This year, for the first time, my daughter Anna Kate planned the trip for the entire family. She took us to Lake Lure in Rutherford County, a place we had not visited before as a family.

We arrived Saturday morning and, since she was in charge, Anna Kate took us through a public garden in Lake Lure called the Flowering Bridge.

The small garden is built along an old roadbed that has since been bypassed by a new section of roadway and a new bridge.

But instead of tearing down the old structure, folks in Lake Lure found a way to turn it into something of a drawing card.

The old road has long since been torn out, but the old bridge remains and volunteers have turned it into a showcase for flora and fauna. A walk through the garden is free and there was ample parking in the lot just a few feet away from the start of garden.

On Sunday, we traveled to Chimney Rock. I was concerned that we would find the place very crowded because it was such a beautiful day and temperatures made outdoor activities especially enticing. We arrived about mid-morning and had no difficulty getting to the parking lot and catching a shuttle to the to gift shop area where you enter through a tunnel constructed in 1938, which leads to an elevator.

That elevators rises some 26 stories to let you out at another gift shop. A quick pass through that shop and you’re outside to see the approach to Chimney Rock – 42 relatively easy steps to the unique natural stone that gives you a glimpse as far as you could want to see. Lake Lure itself sits just below Chimney Rock and you get a magnificent view of the lake.

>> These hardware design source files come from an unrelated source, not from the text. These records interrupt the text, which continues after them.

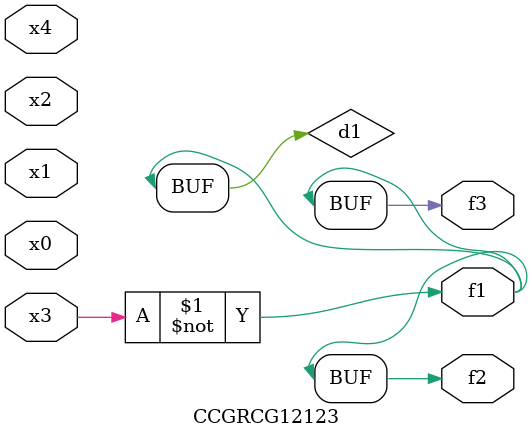
<source format=v>
module CCGRCG12123(
	input x0, x1, x2, x3, x4,
	output f1, f2, f3
);

	wire d1, d2;

	xnor (d1, x3);
	not (d2, x1);
	assign f1 = d1;
	assign f2 = d1;
	assign f3 = d1;
endmodule

</source>
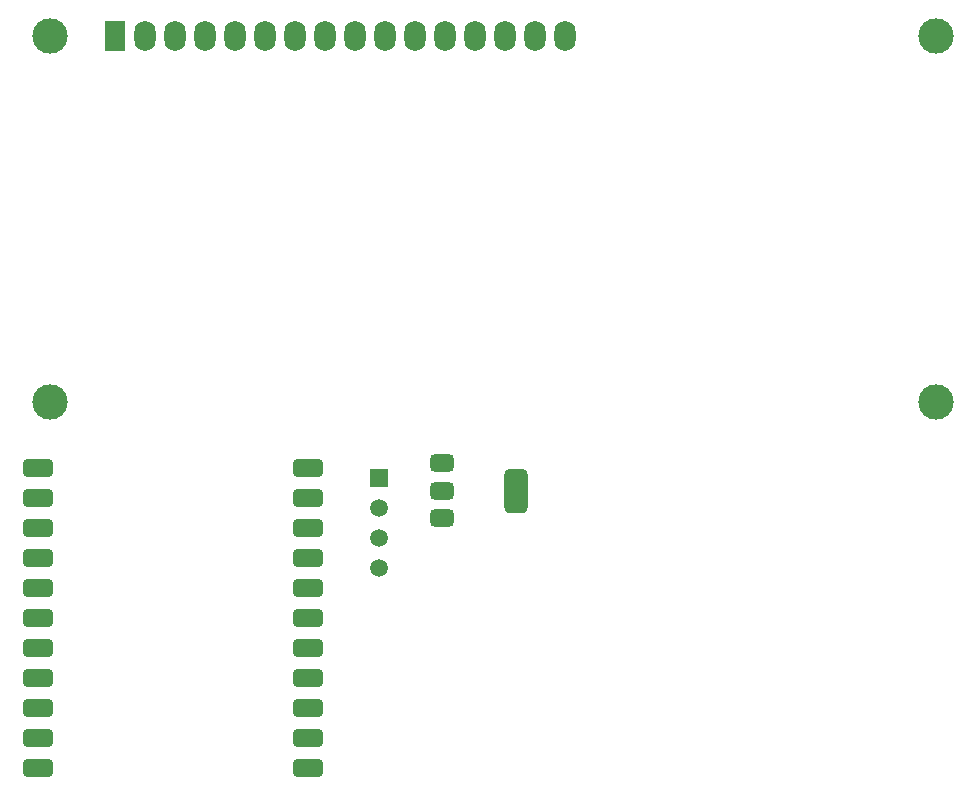
<source format=gbr>
%TF.GenerationSoftware,KiCad,Pcbnew,9.0.0*%
%TF.CreationDate,2025-04-10T22:31:43+05:30*%
%TF.ProjectId,greenhouse_control_assignment_new,67726565-6e68-46f7-9573-655f636f6e74,rev?*%
%TF.SameCoordinates,Original*%
%TF.FileFunction,Soldermask,Top*%
%TF.FilePolarity,Negative*%
%FSLAX46Y46*%
G04 Gerber Fmt 4.6, Leading zero omitted, Abs format (unit mm)*
G04 Created by KiCad (PCBNEW 9.0.0) date 2025-04-10 22:31:43*
%MOMM*%
%LPD*%
G01*
G04 APERTURE LIST*
G04 Aperture macros list*
%AMRoundRect*
0 Rectangle with rounded corners*
0 $1 Rounding radius*
0 $2 $3 $4 $5 $6 $7 $8 $9 X,Y pos of 4 corners*
0 Add a 4 corners polygon primitive as box body*
4,1,4,$2,$3,$4,$5,$6,$7,$8,$9,$2,$3,0*
0 Add four circle primitives for the rounded corners*
1,1,$1+$1,$2,$3*
1,1,$1+$1,$4,$5*
1,1,$1+$1,$6,$7*
1,1,$1+$1,$8,$9*
0 Add four rect primitives between the rounded corners*
20,1,$1+$1,$2,$3,$4,$5,0*
20,1,$1+$1,$4,$5,$6,$7,0*
20,1,$1+$1,$6,$7,$8,$9,0*
20,1,$1+$1,$8,$9,$2,$3,0*%
G04 Aperture macros list end*
%ADD10RoundRect,0.381000X-0.889000X-0.381000X0.889000X-0.381000X0.889000X0.381000X-0.889000X0.381000X0*%
%ADD11RoundRect,0.375000X-0.625000X-0.375000X0.625000X-0.375000X0.625000X0.375000X-0.625000X0.375000X0*%
%ADD12RoundRect,0.500000X-0.500000X-1.400000X0.500000X-1.400000X0.500000X1.400000X-0.500000X1.400000X0*%
%ADD13R,1.500000X1.500000*%
%ADD14C,1.500000*%
%ADD15C,3.000000*%
%ADD16R,1.800000X2.600000*%
%ADD17O,1.800000X2.600000*%
G04 APERTURE END LIST*
D10*
%TO.C,U5*%
X72520000Y-91065000D03*
X72520000Y-93605000D03*
X72520000Y-96145000D03*
X72520000Y-98685000D03*
X72520000Y-101225000D03*
X72520000Y-103765000D03*
X72520000Y-106305000D03*
X72520000Y-108845000D03*
X72520000Y-111385000D03*
X72520000Y-113925000D03*
X72520000Y-116465000D03*
X95380000Y-116465000D03*
X95380000Y-113925000D03*
X95380000Y-111385000D03*
X95380000Y-108845000D03*
X95380000Y-106305000D03*
X95380000Y-103765000D03*
X95380000Y-101225000D03*
X95380000Y-98685000D03*
X95380000Y-96145000D03*
X95380000Y-93605000D03*
X95380000Y-91065000D03*
%TD*%
D11*
%TO.C,U4*%
X106690000Y-90670000D03*
X106690000Y-92970000D03*
D12*
X112990000Y-92970000D03*
D11*
X106690000Y-95270000D03*
%TD*%
D13*
%TO.C,U2*%
X101395000Y-91930000D03*
D14*
X101395000Y-94470000D03*
X101395000Y-97010000D03*
X101395000Y-99550000D03*
%TD*%
D15*
%TO.C,DS1*%
X73500900Y-54500000D03*
X73500900Y-85500700D03*
X148499480Y-85500700D03*
X148500000Y-54500000D03*
D16*
X79000000Y-54500000D03*
D17*
X81540000Y-54500000D03*
X84080000Y-54500000D03*
X86620000Y-54500000D03*
X89160000Y-54500000D03*
X91700000Y-54500000D03*
X94240000Y-54500000D03*
X96780000Y-54500000D03*
X99320000Y-54500000D03*
X101860000Y-54500000D03*
X104400000Y-54500000D03*
X106940000Y-54500000D03*
X109480000Y-54500000D03*
X112020000Y-54500000D03*
X114560000Y-54500000D03*
X117100000Y-54500000D03*
%TD*%
M02*

</source>
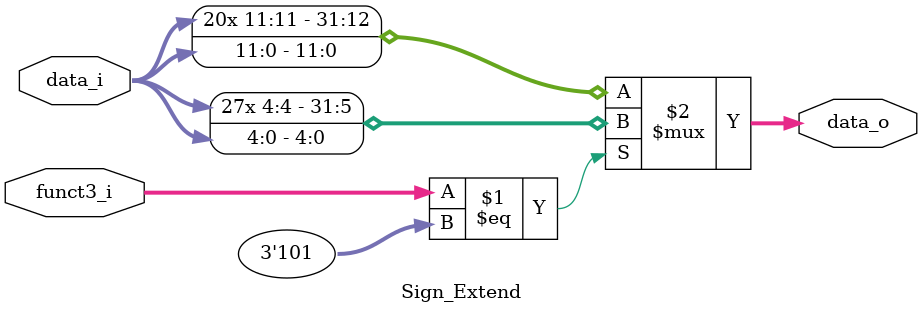
<source format=v>
module Sign_Extend (
    data_i,
    funct3_i,
    data_o
);

input  [11:0]  data_i;
input  [2:0]  funct3_i;
output [31:0]  data_o;

/*if (funct3_i == 3'b101) 
    assign data_o = { {27{data_i[4]}}, data_i[4:0] };    //srai 5bit extend
    
else if (funct3_i == 3'b000) 
    assign data_o = { {20{data_i[11]}}, data_i };   // addi 12bit extend*/


assign data_o = (funct3_i == 3'b101) ? { {27{data_i[4]}}, data_i[4:0] }: { {20{data_i[11]}}, data_i };
    
 

endmodule
</source>
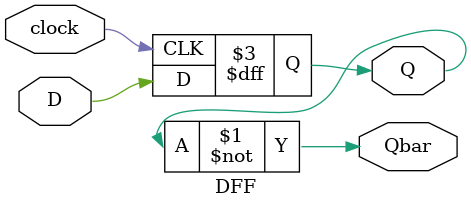
<source format=v>
/**
 * @brief 立ち上がりエッジ方式のDフリップフロップのVerilogによる記述
 * @date 作成日     : 2016/01/03
 * @date 最終更新日 : 2016/01/03
 */



module DFF (clock, D, Q, Qbar);
   input clock, D;
   output reg Q;     // alwaysブロック内で代入されているため、Qはレジスタ
   output     Qbar;

   assign Qbar = ~Q;        // Qbarは常にQを反転したもの
   always @(posedge clock)  // クロックの立ち上がりで動作を実行
     Q = D;
endmodule // DFF

</source>
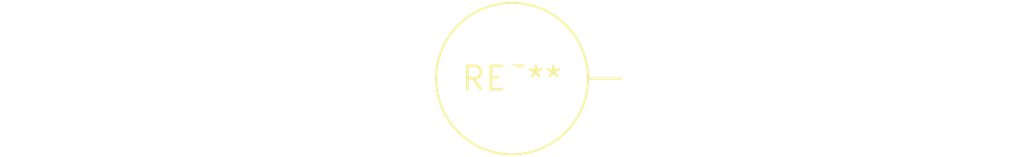
<source format=kicad_pcb>
(kicad_pcb (version 20240108) (generator pcbnew)

  (general
    (thickness 1.6)
  )

  (paper "A4")
  (layers
    (0 "F.Cu" signal)
    (31 "B.Cu" signal)
    (32 "B.Adhes" user "B.Adhesive")
    (33 "F.Adhes" user "F.Adhesive")
    (34 "B.Paste" user)
    (35 "F.Paste" user)
    (36 "B.SilkS" user "B.Silkscreen")
    (37 "F.SilkS" user "F.Silkscreen")
    (38 "B.Mask" user)
    (39 "F.Mask" user)
    (40 "Dwgs.User" user "User.Drawings")
    (41 "Cmts.User" user "User.Comments")
    (42 "Eco1.User" user "User.Eco1")
    (43 "Eco2.User" user "User.Eco2")
    (44 "Edge.Cuts" user)
    (45 "Margin" user)
    (46 "B.CrtYd" user "B.Courtyard")
    (47 "F.CrtYd" user "F.Courtyard")
    (48 "B.Fab" user)
    (49 "F.Fab" user)
    (50 "User.1" user)
    (51 "User.2" user)
    (52 "User.3" user)
    (53 "User.4" user)
    (54 "User.5" user)
    (55 "User.6" user)
    (56 "User.7" user)
    (57 "User.8" user)
    (58 "User.9" user)
  )

  (setup
    (pad_to_mask_clearance 0)
    (pcbplotparams
      (layerselection 0x00010fc_ffffffff)
      (plot_on_all_layers_selection 0x0000000_00000000)
      (disableapertmacros false)
      (usegerberextensions false)
      (usegerberattributes false)
      (usegerberadvancedattributes false)
      (creategerberjobfile false)
      (dashed_line_dash_ratio 12.000000)
      (dashed_line_gap_ratio 3.000000)
      (svgprecision 4)
      (plotframeref false)
      (viasonmask false)
      (mode 1)
      (useauxorigin false)
      (hpglpennumber 1)
      (hpglpenspeed 20)
      (hpglpendiameter 15.000000)
      (dxfpolygonmode false)
      (dxfimperialunits false)
      (dxfusepcbnewfont false)
      (psnegative false)
      (psa4output false)
      (plotreference false)
      (plotvalue false)
      (plotinvisibletext false)
      (sketchpadsonfab false)
      (subtractmaskfromsilk false)
      (outputformat 1)
      (mirror false)
      (drillshape 1)
      (scaleselection 1)
      (outputdirectory "")
    )
  )

  (net 0 "")

  (footprint "L_Axial_L30.0mm_D8.0mm_P7.62mm_Vertical_Fastron_77A" (layer "F.Cu") (at 0 0))

)

</source>
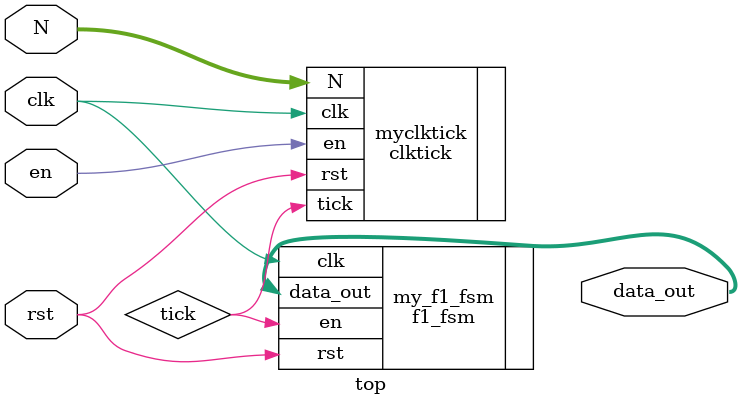
<source format=sv>
module top #(
    parameter WIDTH = 16,
    parameter OUT_WIDTH = 7
)(
    input logic [WIDTH-1:0] N,
    input logic en,
    input logic rst,
    input logic clk,
    output logic [OUT_WIDTH:0] data_out
);

logic tick;

clktick myclktick(
    .clk(clk),
    .rst(rst),
    .en(en),
    .N(N),
    .tick(tick)
);

f1_fsm my_f1_fsm(
    .rst(rst),
    .clk(clk),
    .en(tick),
    .data_out(data_out)
);

endmodule


</source>
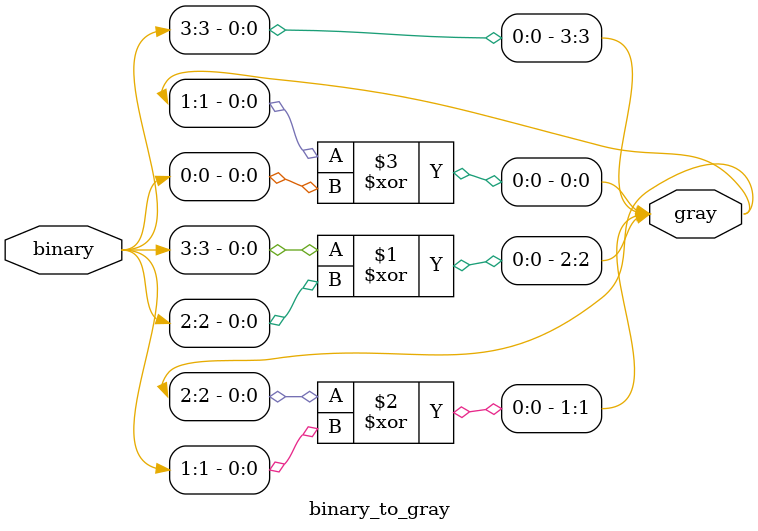
<source format=v>
module binary_to_gray (
  input  [3:0] binary,
  output [3:0] gray
);
  assign gray[3] = binary[3];            
  assign gray[2] = gray[3] ^ binary[2];
  assign gray[1] = gray[2] ^ binary[1];   
  assign gray[0] = gray[1] ^ binary[0];   
endmodule

</source>
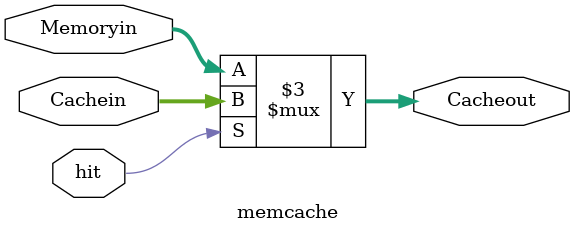
<source format=sv>
module memcache #(
    parameter WD = 32 // WordData width
)(
    input  logic              hit,          // Hit signal
    input  logic [WD-1:0]     Cachein,      // Cache output data
    input  logic [WD-1:0]     Memoryin,     // Memory data input
    output logic [WD-1:0]     Cacheout      // Cache output data
);
    
    always_comb begin
        if (hit) begin
            Cacheout = Cachein;
        end else begin
            Cacheout = Memoryin;
        end
    end

endmodule

</source>
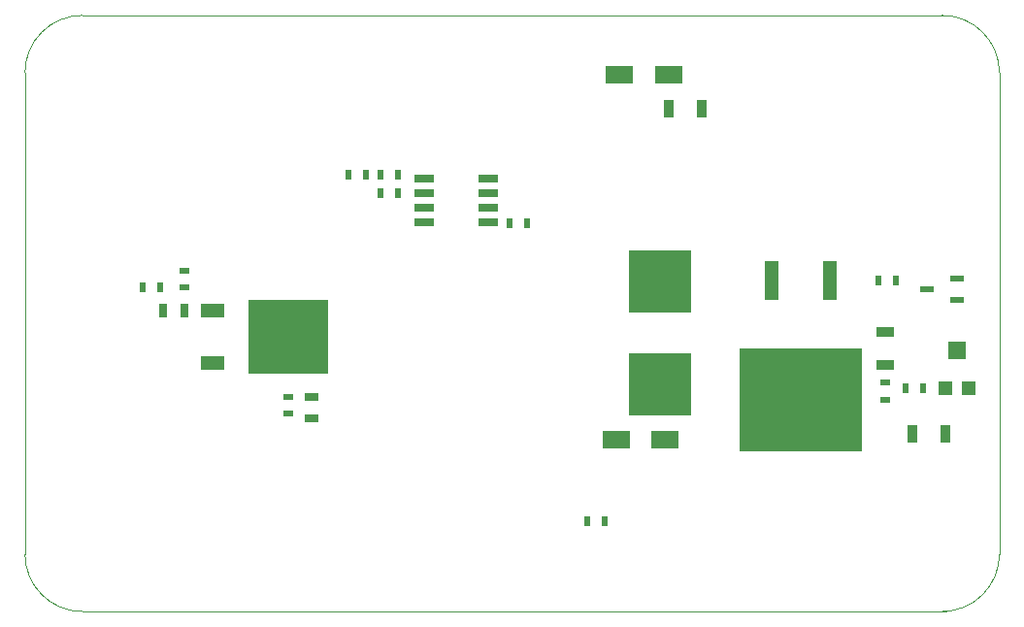
<source format=gtp>
G04*
G04 #@! TF.GenerationSoftware,Altium Limited,Altium Designer,23.9.2 (47)*
G04*
G04 Layer_Color=8421504*
%FSAX44Y44*%
%MOMM*%
G71*
G04*
G04 #@! TF.SameCoordinates,CA360F41-C6A4-41FF-A6D1-DAC2DD7E16B6*
G04*
G04*
G04 #@! TF.FilePolarity,Positive*
G04*
G01*
G75*
%ADD54C,0.1000*%
%ADD55R,2.3500X1.5500*%
%ADD56R,2.1500X1.3000*%
%ADD57R,7.0000X6.5000*%
%ADD58R,0.9000X0.6000*%
%ADD59R,0.6000X0.9000*%
%ADD60R,0.7000X1.3000*%
%ADD61R,1.3000X0.7000*%
%ADD62R,1.2570X3.4290*%
%ADD63R,10.6680X9.0170*%
%ADD64R,5.4000X5.4000*%
%ADD65R,1.8000X0.7000*%
%ADD66R,1.6000X0.9000*%
%ADD67R,0.9000X1.6000*%
%ADD68R,1.2000X1.2000*%
%ADD69R,1.6000X1.5000*%
%ADD70R,1.2000X0.6000*%
D54*
X02150000Y02270000D02*
G03*
X02100000Y02320000I-00050000J00000000D01*
G01*
X02100000Y01800000D02*
G03*
X02150000Y01850000I00000000J00050000D01*
G01*
X01350000Y02320000D02*
G03*
X01300000Y02270000I00000000J-00050000D01*
G01*
X01300000Y01850000D02*
G03*
X01350000Y01800000I00050000J00000000D01*
G01*
X02150000Y02270000D02*
X02150000Y01850000D01*
X01350000Y02320000D02*
X02103500Y02320000D01*
X01300000Y02270000D02*
X01300000Y01850000D01*
X01350000Y01800000D02*
X02103500Y01800000D01*
D55*
X01858500Y01950000D02*
D03*
X01815500D02*
D03*
X01861500Y02268000D02*
D03*
X01818500D02*
D03*
D56*
X01463350Y02062850D02*
D03*
Y02017150D02*
D03*
D57*
X01530000Y02040000D02*
D03*
D58*
X01439500Y02097500D02*
D03*
Y02082500D02*
D03*
X01530000Y01972500D02*
D03*
Y01987500D02*
D03*
X02050000Y01985000D02*
D03*
Y02000000D02*
D03*
D59*
X01417500Y02082500D02*
D03*
X01402500D02*
D03*
X01805500Y01879000D02*
D03*
X01790500D02*
D03*
X01738000Y02139000D02*
D03*
X01723000D02*
D03*
X01625000Y02181000D02*
D03*
X01610000D02*
D03*
X01625000Y02165000D02*
D03*
X01610000D02*
D03*
X01582000Y02181000D02*
D03*
X01597000D02*
D03*
X02083000Y01995000D02*
D03*
X02068000D02*
D03*
X02044500Y02089000D02*
D03*
X02059500D02*
D03*
D60*
X01439500Y02062850D02*
D03*
X01420500D02*
D03*
D61*
X01550000Y01987500D02*
D03*
Y01968500D02*
D03*
D62*
X01951600Y02088820D02*
D03*
X02002400D02*
D03*
D63*
X01977000Y01985000D02*
D03*
D64*
X01854000Y02088000D02*
D03*
Y01998000D02*
D03*
D65*
X01648000Y02164700D02*
D03*
X01704000D02*
D03*
X01648000Y02177400D02*
D03*
X01704000D02*
D03*
X01648000Y02152000D02*
D03*
X01704000D02*
D03*
X01648000Y02139300D02*
D03*
X01704000D02*
D03*
D66*
X02050000Y02044000D02*
D03*
Y02015000D02*
D03*
D67*
X02074000Y01955000D02*
D03*
X02103000D02*
D03*
X01861750Y02238500D02*
D03*
X01890750D02*
D03*
D68*
X02123000Y01995000D02*
D03*
X02103000D02*
D03*
D69*
X02113000Y02027500D02*
D03*
D70*
X02087000Y02081000D02*
D03*
X02113000Y02071500D02*
D03*
Y02090500D02*
D03*
M02*

</source>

From there we hiked up a trail just seven-tenths of a mile long, but uphill enough that we took a handful of breaks to catch our breath.

At the top of the trail we saw a gorgeous waterfall that was fed from natural springs on top of the mountain. It was well worth the hike.

Our annual Labor Day trips have taken us all over the state in the last 17 years and we’ve seen lots of places we probably wouldn’t ever have seen. Sometimes we end up at the coast, sometimes on a river or a lake and sometimes we’ve camped out in the middle of a city. One trip, several years ago even brought us to Hyco Lake.

It’s been a wonderful way to learn about the variety and the beauty of our state. It’s also been a great opportunity to reconnect with family in a day and age where it seems impossible to find time just to visit for a little while.